L'actualité du livre
Littératureet Fantastique & Science-fiction  

Immortalis
de Elias Jabre
Champs Elysées - Le masque 2004 /  14 €- 91.7  ffr. / 244 pages
ISBN : 2-7024-3241-7
FORMAT : 13x21 cm

L’immortalité attendra

On vit dans un monde de fous… mais comparée à celui mis en scène par Elias Jabre dans son roman Immortalis, notre époque constitue une douce invitation à la rêverie. 2041 : la génétique domine la société et les gouvernements. Depuis quelques dizaines d’années, un savant français, Stanislas de Coligny, a mis au point une forme de thérapie génétique qui, par la volonté politique, s’est muée en un véritable programme eugénique. L’humanité se divise peu à peu en deux espèces, les normaux et les eugéniques. Ces derniers, plus forts, plus beaux, plus intelligents, sont en passe de supplanter l’homo sapiens tout comme ce dernier a mis une raclée au singe voilà quelques millénaires. L’affaire ne va pas toutefois sans heurts ; «normaux» et «eugéniques» s’affrontent virtuellement, la défiance des uns s’alimentant du mépris des autres. Le mutant, en science fiction comme dans les comics (on pense aux X-men, bien sûr), fait toujours peur, et si en plus, il est mal élevé…
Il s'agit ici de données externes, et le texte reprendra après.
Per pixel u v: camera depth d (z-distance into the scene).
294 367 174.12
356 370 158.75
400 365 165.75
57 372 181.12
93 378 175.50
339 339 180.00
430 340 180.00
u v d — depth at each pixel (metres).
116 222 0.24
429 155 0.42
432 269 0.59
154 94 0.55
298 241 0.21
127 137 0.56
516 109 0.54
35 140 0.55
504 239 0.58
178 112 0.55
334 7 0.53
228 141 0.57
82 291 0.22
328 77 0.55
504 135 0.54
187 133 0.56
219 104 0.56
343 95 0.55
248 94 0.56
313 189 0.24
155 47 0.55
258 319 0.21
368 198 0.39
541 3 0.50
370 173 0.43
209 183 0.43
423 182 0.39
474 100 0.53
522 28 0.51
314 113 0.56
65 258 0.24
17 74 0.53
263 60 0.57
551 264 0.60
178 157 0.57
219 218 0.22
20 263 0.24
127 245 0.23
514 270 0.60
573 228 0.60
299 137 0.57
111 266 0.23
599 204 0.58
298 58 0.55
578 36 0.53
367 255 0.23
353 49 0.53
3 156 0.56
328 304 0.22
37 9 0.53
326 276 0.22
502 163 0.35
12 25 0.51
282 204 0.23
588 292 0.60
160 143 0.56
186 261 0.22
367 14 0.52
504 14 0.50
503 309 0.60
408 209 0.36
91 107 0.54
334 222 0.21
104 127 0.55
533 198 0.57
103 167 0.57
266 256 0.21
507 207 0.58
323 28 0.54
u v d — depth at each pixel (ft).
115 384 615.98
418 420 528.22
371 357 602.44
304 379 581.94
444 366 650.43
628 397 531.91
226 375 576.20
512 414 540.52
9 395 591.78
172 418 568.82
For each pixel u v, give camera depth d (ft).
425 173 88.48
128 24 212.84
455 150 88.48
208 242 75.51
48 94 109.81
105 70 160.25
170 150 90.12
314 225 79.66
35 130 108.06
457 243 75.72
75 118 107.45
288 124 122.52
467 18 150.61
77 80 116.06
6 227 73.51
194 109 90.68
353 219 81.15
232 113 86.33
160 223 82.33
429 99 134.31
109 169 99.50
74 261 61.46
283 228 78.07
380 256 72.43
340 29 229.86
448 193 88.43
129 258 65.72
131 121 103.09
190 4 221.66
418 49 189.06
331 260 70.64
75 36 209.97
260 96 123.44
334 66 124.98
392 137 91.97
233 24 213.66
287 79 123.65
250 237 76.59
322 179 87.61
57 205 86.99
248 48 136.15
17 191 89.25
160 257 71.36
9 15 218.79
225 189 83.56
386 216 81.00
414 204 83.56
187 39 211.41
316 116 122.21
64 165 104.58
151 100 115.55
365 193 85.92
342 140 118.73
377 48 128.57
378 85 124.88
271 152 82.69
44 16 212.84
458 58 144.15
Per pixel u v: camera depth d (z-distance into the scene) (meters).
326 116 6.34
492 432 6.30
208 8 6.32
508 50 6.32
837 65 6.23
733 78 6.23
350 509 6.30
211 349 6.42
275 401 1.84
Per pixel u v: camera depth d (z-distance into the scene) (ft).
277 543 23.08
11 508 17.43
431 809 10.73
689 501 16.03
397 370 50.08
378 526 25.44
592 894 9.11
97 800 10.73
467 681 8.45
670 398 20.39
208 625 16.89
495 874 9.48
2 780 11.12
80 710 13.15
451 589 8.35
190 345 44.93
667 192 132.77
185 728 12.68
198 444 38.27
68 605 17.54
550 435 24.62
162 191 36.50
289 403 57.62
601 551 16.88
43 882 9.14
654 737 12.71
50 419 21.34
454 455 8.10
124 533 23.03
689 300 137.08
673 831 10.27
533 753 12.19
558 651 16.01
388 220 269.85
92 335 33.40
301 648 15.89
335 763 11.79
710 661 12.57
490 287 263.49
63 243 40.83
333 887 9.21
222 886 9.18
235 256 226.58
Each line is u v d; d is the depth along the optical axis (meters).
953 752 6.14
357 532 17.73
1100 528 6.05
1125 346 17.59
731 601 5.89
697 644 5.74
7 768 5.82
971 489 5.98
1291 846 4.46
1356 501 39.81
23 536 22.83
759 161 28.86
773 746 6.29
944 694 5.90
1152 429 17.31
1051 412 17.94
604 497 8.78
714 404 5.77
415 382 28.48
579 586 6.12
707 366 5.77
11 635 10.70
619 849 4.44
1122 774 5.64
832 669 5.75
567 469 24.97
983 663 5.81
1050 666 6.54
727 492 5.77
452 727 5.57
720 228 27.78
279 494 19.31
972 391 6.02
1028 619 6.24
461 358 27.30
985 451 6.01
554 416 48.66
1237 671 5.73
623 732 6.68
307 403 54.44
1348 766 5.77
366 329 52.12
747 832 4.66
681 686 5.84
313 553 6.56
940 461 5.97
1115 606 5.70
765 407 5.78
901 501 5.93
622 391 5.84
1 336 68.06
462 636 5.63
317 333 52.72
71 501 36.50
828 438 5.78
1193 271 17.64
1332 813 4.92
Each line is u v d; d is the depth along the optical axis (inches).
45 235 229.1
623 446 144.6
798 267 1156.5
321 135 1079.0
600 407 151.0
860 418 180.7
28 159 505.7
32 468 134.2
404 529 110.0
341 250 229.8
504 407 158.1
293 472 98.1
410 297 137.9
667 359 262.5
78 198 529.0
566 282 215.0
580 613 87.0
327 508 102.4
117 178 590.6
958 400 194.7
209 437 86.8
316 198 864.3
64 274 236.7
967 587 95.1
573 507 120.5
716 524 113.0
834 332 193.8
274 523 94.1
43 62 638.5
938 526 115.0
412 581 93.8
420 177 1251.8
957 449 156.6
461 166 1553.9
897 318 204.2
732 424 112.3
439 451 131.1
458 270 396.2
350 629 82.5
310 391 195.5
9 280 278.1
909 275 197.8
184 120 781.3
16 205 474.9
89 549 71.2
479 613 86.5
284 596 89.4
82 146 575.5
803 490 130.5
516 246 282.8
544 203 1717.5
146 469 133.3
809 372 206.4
En outre, et pour compliquer davantage cette délicate transition, le beau-frère de Stanislas, Léonard, est quant à lui parvenu à inhiber les agents responsables du vieillissement, inventant de la sorte une cure de jouvence qui s’apparente à l’immortalité. Dans ce meilleur des mondes à venir, l’Etat s’est toutefois arrogé, via la génétique appliquée, un pouvoir quasi-totalitaire dans lequel les savants n’ont pas même la libre disposition de leurs recherches. Et Léonard, opposant de toujours de la politique eugénique, se retrouve bientôt inquiété du fait de ses propres résultats. Envoyé dans le Zoo (une sorte de prison urbaine comparable au Manhattan de New York 1999, de John Carpenter, mais réservée aux «banlieuzards»), il semble au cœur d’une intrigue ourdie par son beau-frère, au service du ministre Lorentz, pour lui arracher son secret. Du reste, l’intrigue se complique encore en mêlant des agents gouvernementaux «normaux» et eugéniques, plus ou moins conscients d’être manipulés, et plus ou moins en accord avec les intérêts qu’ils servent. Le conflit entre Théo – normalement doué – et Borja – eugénique originel et doté de tous les talents – préfigure l’affrontement inévitable entre les deux communautés, à moins que le bon sens ne s’impose à tous, et qu’une vérité ancienne se fasse jour ? Il faudra pour cela un enchaînement parfois obscur d’événements et de décisions, pour aboutir à un final bien original.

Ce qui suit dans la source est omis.